Nilai dan norma ini mengarahkan perilaku mereka. Norma pribadi adalah harapan pribadi bahwa ia akan melakukan berbagai perilaku tertentu, yang diperoleh dari nilai dan keyakinan pribadi. Kepatuhan terhadap norma subjektif dimotivasi oleh adanya reaksi dalam diri, yaitu evaluasi diri yang positif – yang diperoleh dari gambaran diri yang positif- dan bentuk-bentuk penghargaan diri lainnya serta menciptakan emosi positif sebagai akhir dari perilaku yang sesuai dengan norma; sedangkan evaluasi diri yang negatif, hukuman terhadap diri sendiri, dan emosi yang negatif, seperti rasa bersalah, akan menyimpang dari norma.
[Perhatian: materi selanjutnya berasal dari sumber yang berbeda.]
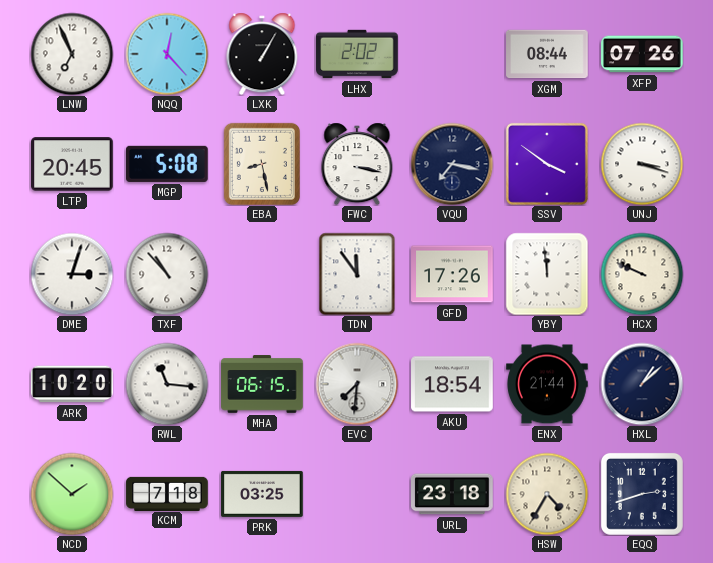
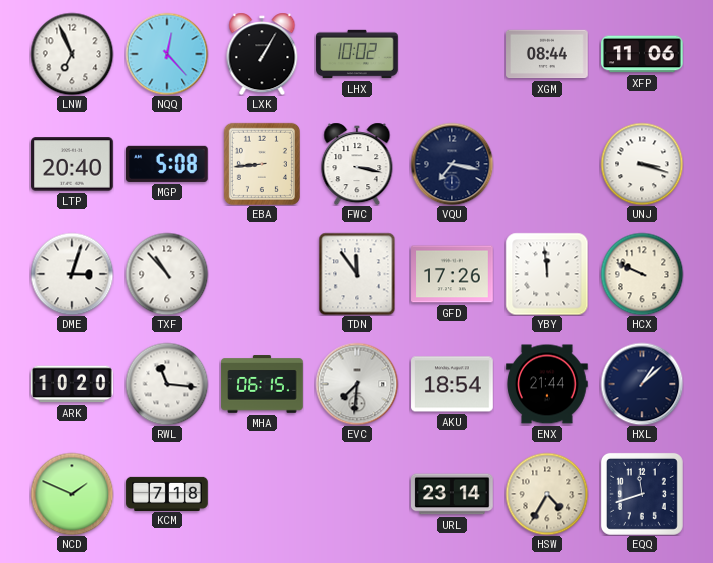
LHX: 2:02 -> 10:02
XFP: 07:26 -> 11:06
LTP: 20:45 -> 20:40
EBA: 8:28 -> 8:44
SSV: 3:51 -> none
NCD: 1:52 -> 1:49
PRK: 03:25 -> none
URL: 23:18 -> 23:14
EQQ: 2:42 -> 11:42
3. Empati dan Identifikasi terhadap orang lain

Seolah-olah mengalami apa yang dirasakan orang lain, telah dianggap sebagai motivator berperilaku prososial. Baik mengalami atau mengetahui kesulitan orang lain dapat mendorong perilaku yang bertujuan mengurangi kesulitan tersebut. Menciptakan emosi positif orang lain dapat

mengarahkan pada perilaku yang akan meningkatkan kesejahteraan orang lain.

Mengambil peran dianggap mempunyai kesamaan dengan empati. Pengambilan peran afektif mengarah pada kemampuan dalam memahami perasaan orang lain. Bila seseorang mampu mengambil peran orang lain dan mampu memahami perasaan orang lain, maka orang tersebut akan mengalami perasaan tersebut secara bersamaan. Mengambil peran mungkin merupakan kondisi awal tetapi belum tentu mengalami empati atau tindakan yang sesuai nilai-nilai atau tujuan prososial. Ada beberapa level dalam mengambil peran. Dengan cara memasuki perasaannya, seseorang mungkin mengerti bahwa orang lain sedang mengalami kesulitan, kemudian menyadari perasaan orang lain dengan cara memahami secara terperinci dari pikiran dan perasaan yang terlibat.

Berdasarkan uraian diatas maka faktor-faktor yang mempengaruhi individu untuk berperilaku prososial bersumber dari dua faktor yaitu faktor dalam diri individu dan faktor dari luar individu. Faktor dalam diri individu seperti, kepribadian prososial, suasana hati atau emosi, nilai dan norma subjektif, dan empati.

Faktor dari luar individu seperti, kondisi lingkungan fisik, adanya orang lain (bystanders effect), dan karakteristik korban.